Material provided:
────────────────

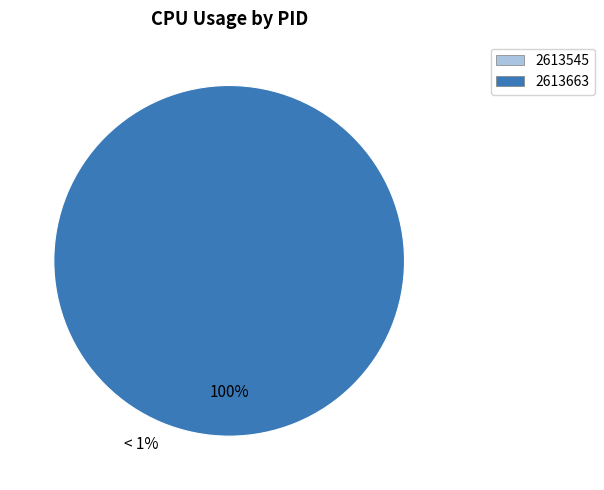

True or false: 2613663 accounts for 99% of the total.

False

────────────────

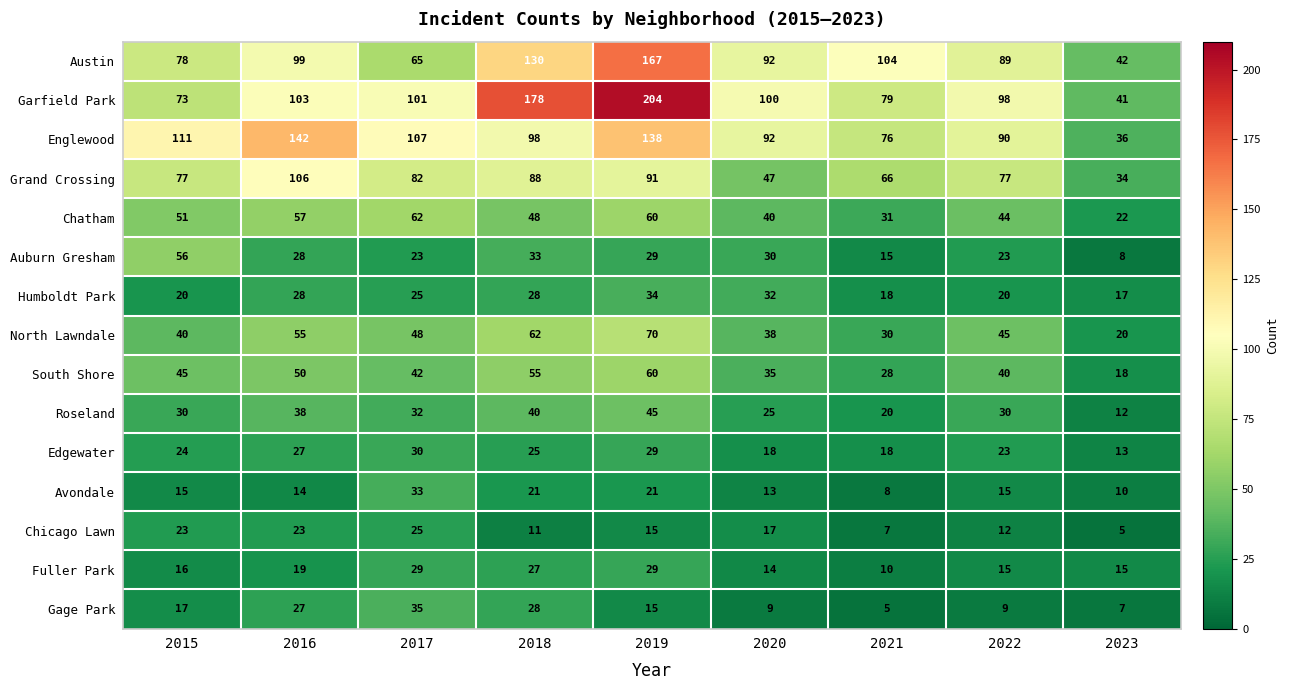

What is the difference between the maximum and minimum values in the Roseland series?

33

────────────────

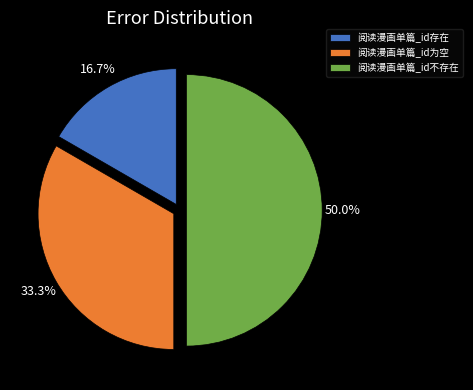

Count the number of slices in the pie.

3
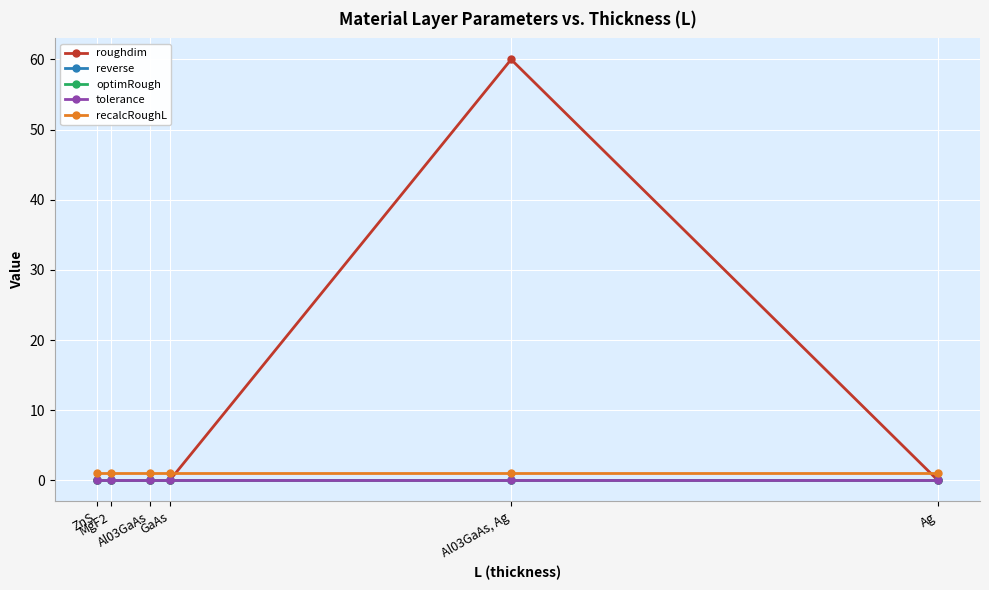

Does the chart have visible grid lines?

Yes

────────────────

What the exercise asks:
Pick out every line in the items above that contains the word "minimum", and copy each one.

Result of this task:
What is the difference between the maximum and minimum values in the Roseland series?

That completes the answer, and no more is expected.